**TASK DETAILS**
Change every "category" in the data below to "group". Leave everything else the same.
-- INFORMATION PROVIDED follows --
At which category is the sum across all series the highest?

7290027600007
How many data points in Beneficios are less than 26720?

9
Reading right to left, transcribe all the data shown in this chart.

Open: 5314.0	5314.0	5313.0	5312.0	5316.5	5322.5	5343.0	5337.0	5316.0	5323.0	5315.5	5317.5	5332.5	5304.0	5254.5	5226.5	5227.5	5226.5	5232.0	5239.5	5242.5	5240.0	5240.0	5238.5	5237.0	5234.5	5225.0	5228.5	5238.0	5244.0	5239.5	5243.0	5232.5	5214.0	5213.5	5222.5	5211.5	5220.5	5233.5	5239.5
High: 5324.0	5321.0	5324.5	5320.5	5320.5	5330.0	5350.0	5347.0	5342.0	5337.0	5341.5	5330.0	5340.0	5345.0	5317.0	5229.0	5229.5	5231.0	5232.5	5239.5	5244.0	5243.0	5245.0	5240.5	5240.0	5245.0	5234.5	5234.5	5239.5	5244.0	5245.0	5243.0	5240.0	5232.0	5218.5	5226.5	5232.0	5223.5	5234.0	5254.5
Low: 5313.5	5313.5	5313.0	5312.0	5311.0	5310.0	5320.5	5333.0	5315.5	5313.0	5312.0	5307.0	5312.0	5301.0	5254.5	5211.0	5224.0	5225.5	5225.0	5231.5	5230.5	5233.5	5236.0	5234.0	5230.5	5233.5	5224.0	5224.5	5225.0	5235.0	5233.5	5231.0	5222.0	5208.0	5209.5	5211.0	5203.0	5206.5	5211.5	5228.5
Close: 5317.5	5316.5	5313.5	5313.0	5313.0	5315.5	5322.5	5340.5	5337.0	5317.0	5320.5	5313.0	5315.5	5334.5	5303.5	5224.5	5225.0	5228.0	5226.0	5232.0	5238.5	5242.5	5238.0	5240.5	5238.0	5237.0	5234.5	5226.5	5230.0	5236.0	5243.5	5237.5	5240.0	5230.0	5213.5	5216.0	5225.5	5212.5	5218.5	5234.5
-- INFORMATION PROVIDED concluded --
**FINISHED EXERCISE**
At which group is the sum across all series the highest?

7290027600007
How many data points in Beneficios are less than 26720?

9
Reading right to left, transcribe all the data shown in this chart.

Open: 5314.0	5314.0	5313.0	5312.0	5316.5	5322.5	5343.0	5337.0	5316.0	5323.0	5315.5	5317.5	5332.5	5304.0	5254.5	5226.5	5227.5	5226.5	5232.0	5239.5	5242.5	5240.0	5240.0	5238.5	5237.0	5234.5	5225.0	5228.5	5238.0	5244.0	5239.5	5243.0	5232.5	5214.0	5213.5	5222.5	5211.5	5220.5	5233.5	5239.5
High: 5324.0	5321.0	5324.5	5320.5	5320.5	5330.0	5350.0	5347.0	5342.0	5337.0	5341.5	5330.0	5340.0	5345.0	5317.0	5229.0	5229.5	5231.0	5232.5	5239.5	5244.0	5243.0	5245.0	5240.5	5240.0	5245.0	5234.5	5234.5	5239.5	5244.0	5245.0	5243.0	5240.0	5232.0	5218.5	5226.5	5232.0	5223.5	5234.0	5254.5
Low: 5313.5	5313.5	5313.0	5312.0	5311.0	5310.0	5320.5	5333.0	5315.5	5313.0	5312.0	5307.0	5312.0	5301.0	5254.5	5211.0	5224.0	5225.5	5225.0	5231.5	5230.5	5233.5	5236.0	5234.0	5230.5	5233.5	5224.0	5224.5	5225.0	5235.0	5233.5	5231.0	5222.0	5208.0	5209.5	5211.0	5203.0	5206.5	5211.5	5228.5
Close: 5317.5	5316.5	5313.5	5313.0	5313.0	5315.5	5322.5	5340.5	5337.0	5317.0	5320.5	5313.0	5315.5	5334.5	5303.5	5224.5	5225.0	5228.0	5226.0	5232.0	5238.5	5242.5	5238.0	5240.5	5238.0	5237.0	5234.5	5226.5	5230.0	5236.0	5243.5	5237.5	5240.0	5230.0	5213.5	5216.0	5225.5	5212.5	5218.5	5234.5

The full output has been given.